×

ニュース

島根1号機廃炉の見方 運転40年超 再稼働判断期限まで1年 中電、点検に未着手

 再稼働か、廃炉か―。運転開始40年を超えた中国電力島根原子力発電所1号機(松江市鹿島町)が8日、中電による稼働判断の期限まで丸1年を切った。再稼働には、原子炉の劣化を調べる特別点検の結果を来年7月8日までに原子力規制委員会へ提出する必要があるため。廃炉も選択肢とする中電は点検に着手しておらず、地元には廃炉が濃厚との見方が強まっている。(樋口浩二)

 「運転延長の申請を検討する」。中電の清水希茂副社長は6月26日、広島市中区の本社で開いた株主総会で説明した。

 ただ、申請のハードルは福島第1原発事故を受け厳しくなった。原子炉圧力容器の劣化を超音波などで調べる特別点検が課されたためだ。点検結果を規制委に認めてもらい、その前には新規制基準への適合性審査を通過する必要がある。

 点検期間は1年前後とされるが、中電はまだ「検討段階」。
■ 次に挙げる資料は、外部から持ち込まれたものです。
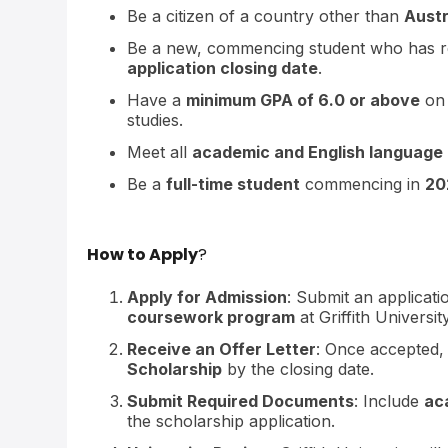
Be a citizen of a country other than
Austr
Be a new, commencing student who has re
application closing date
.
Have a
minimum GPA of 6.0 or above
on
studies.
Meet all
academic and English language
Be a
full-time student
commencing in
20
How to Apply
?
Apply for Admission
: Submit an applicat
coursework program
at Griffith University
Receive an Offer Letter
: Once accepted,
Scholarship
by the closing date.
Submit Required Documents
: Include
ac
the scholarship application.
一方3月、苅田知英社長が「廃炉の選択肢もある」と表明したのを受け地元の島根県、松江市の関係者には廃炉を「既定路線」とする声が高まった。

 「2、3号機を動かすなら1号機は犠牲になる。問題はそのタイミングだ」。稼働を審議するある島根県議は、廃炉が前提としたうえで、その表明時期が鍵とみる。中電が早期の再稼働を目指す2号機の適合性審査が終わった後に表明すれば「(2号機再稼働の)交換条件になる」という。中電は、廃炉に378億円かかると見積もる半面、「廃炉の具体的な計画はない」と地元の見方を否定する。

 一方、市民団体「平和フォーラムしまね」の杉谷肇代表は「古いうえ福島第1と同型で廃炉は当然。廃炉にも相当な時間がかかる。早く決断を」と求める。

 40年を超える運転に向け、来年7月までに特別点検の提出が見込まれるのは関西電力、九州電力を含む3電力の原発6基。だが3社とも新しい原発の稼働を優先し、点検作業には着手していない。